Your task - Begin at the line with "140823: 6900 -> 7300" and write out every line after it, exactly, through the last line below, adding nothing.

Revision comparison data
+===+
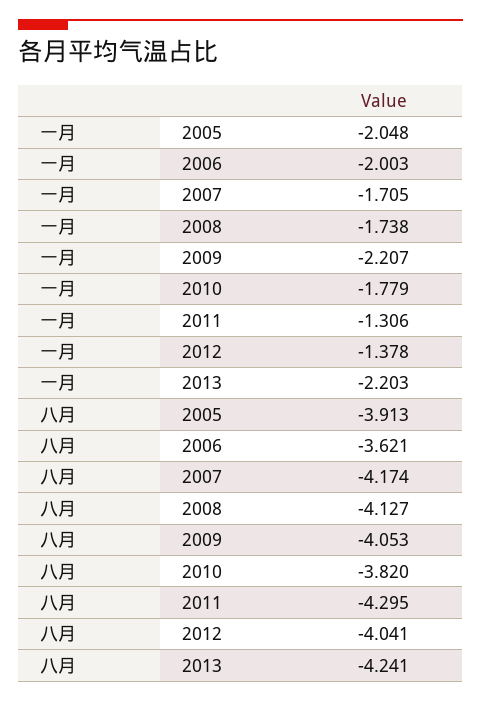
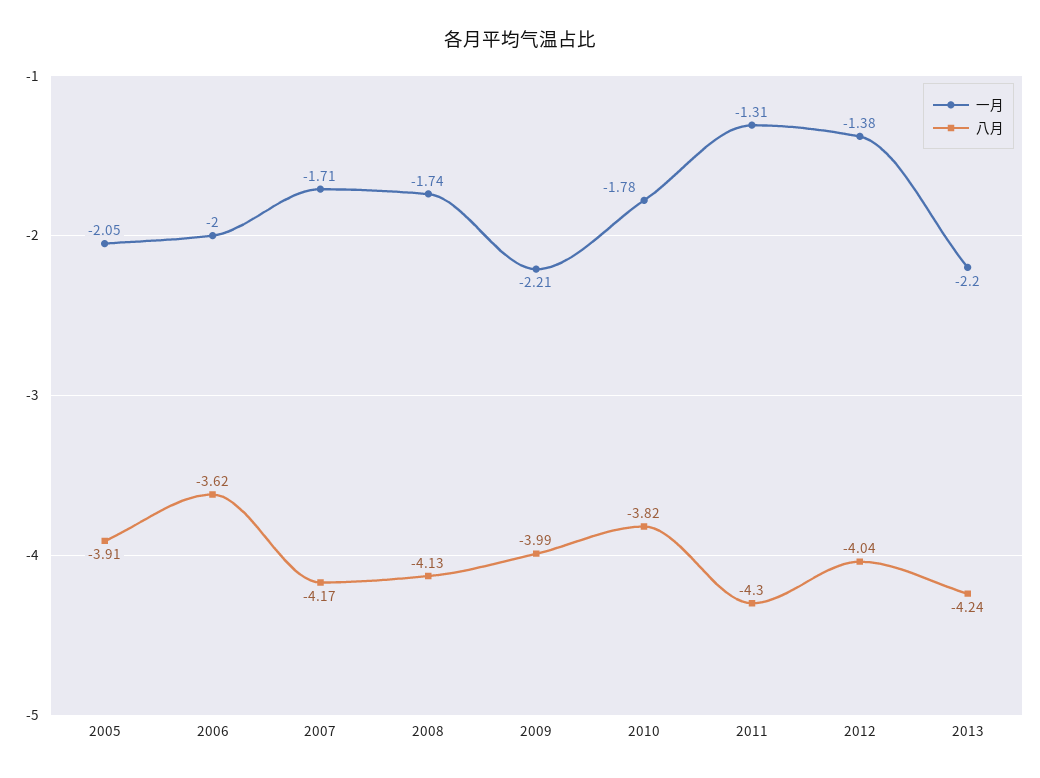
八月, 2009: -4.053 -> -3.99

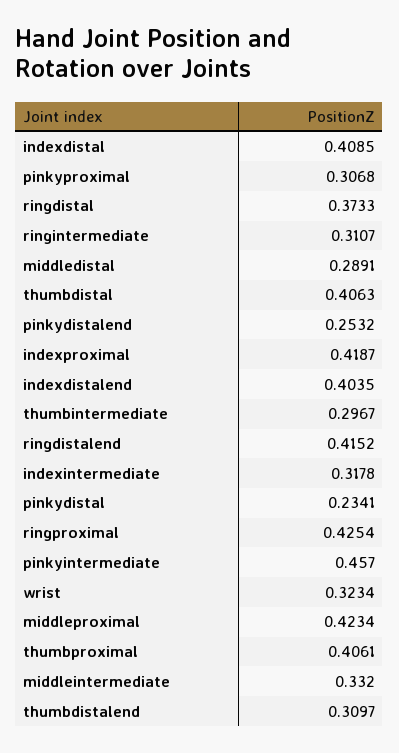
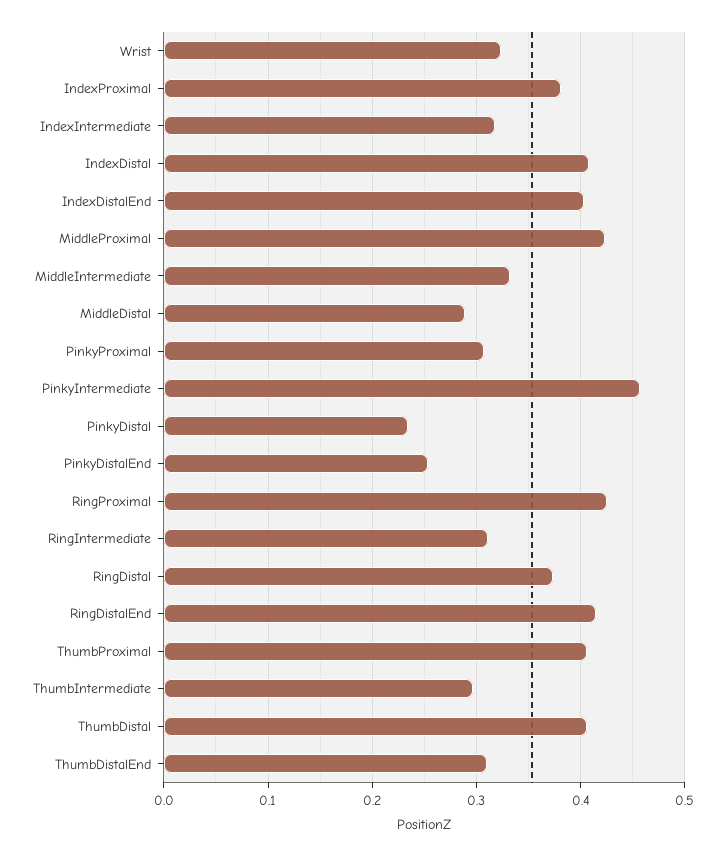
indexproximal: 0.4187 -> 0.38

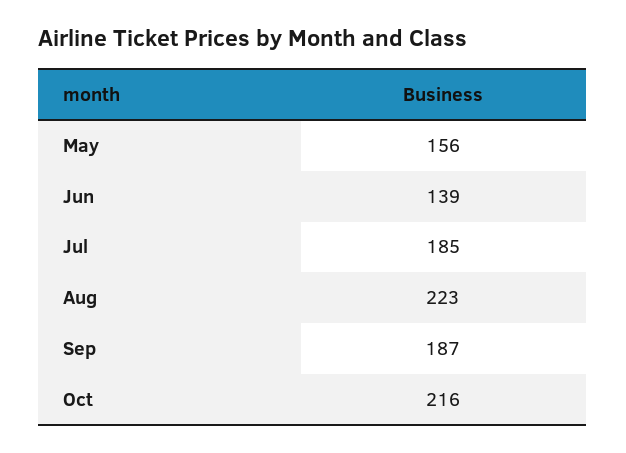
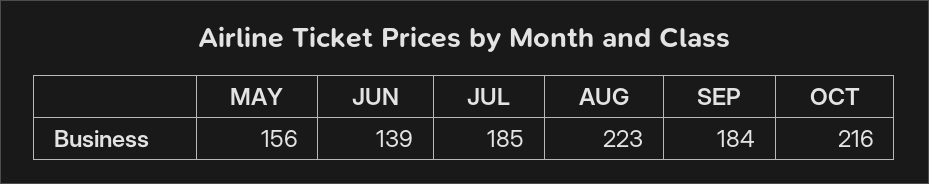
Sep: 187 -> 184

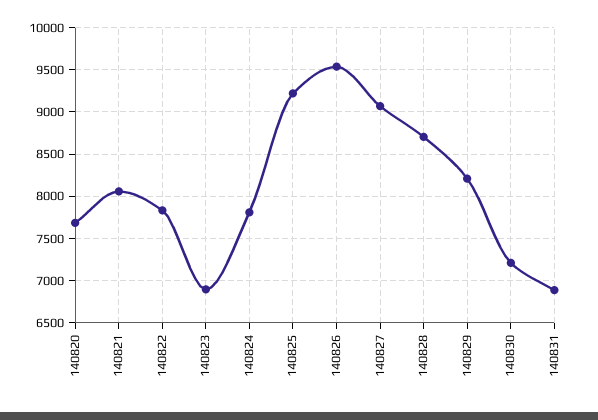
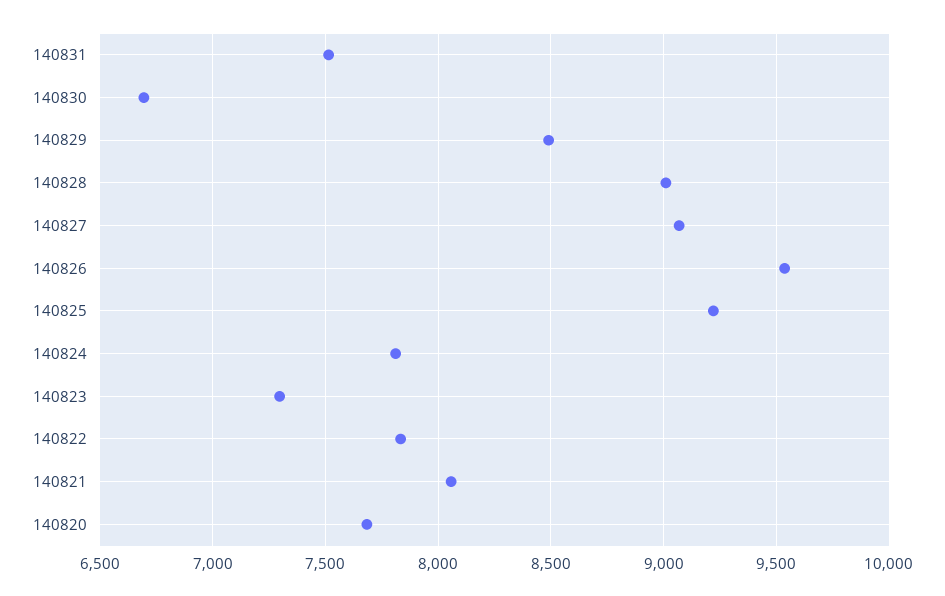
140823: 6900 -> 7300
140828: 8700 -> 9000
140829: 8200 -> 8500
140830: 7200 -> 6700
140831: 6900 -> 7500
+===+
Solution for this task -
140823: 6900 -> 7300
140828: 8700 -> 9000
140829: 8200 -> 8500
140830: 7200 -> 6700
140831: 6900 -> 7500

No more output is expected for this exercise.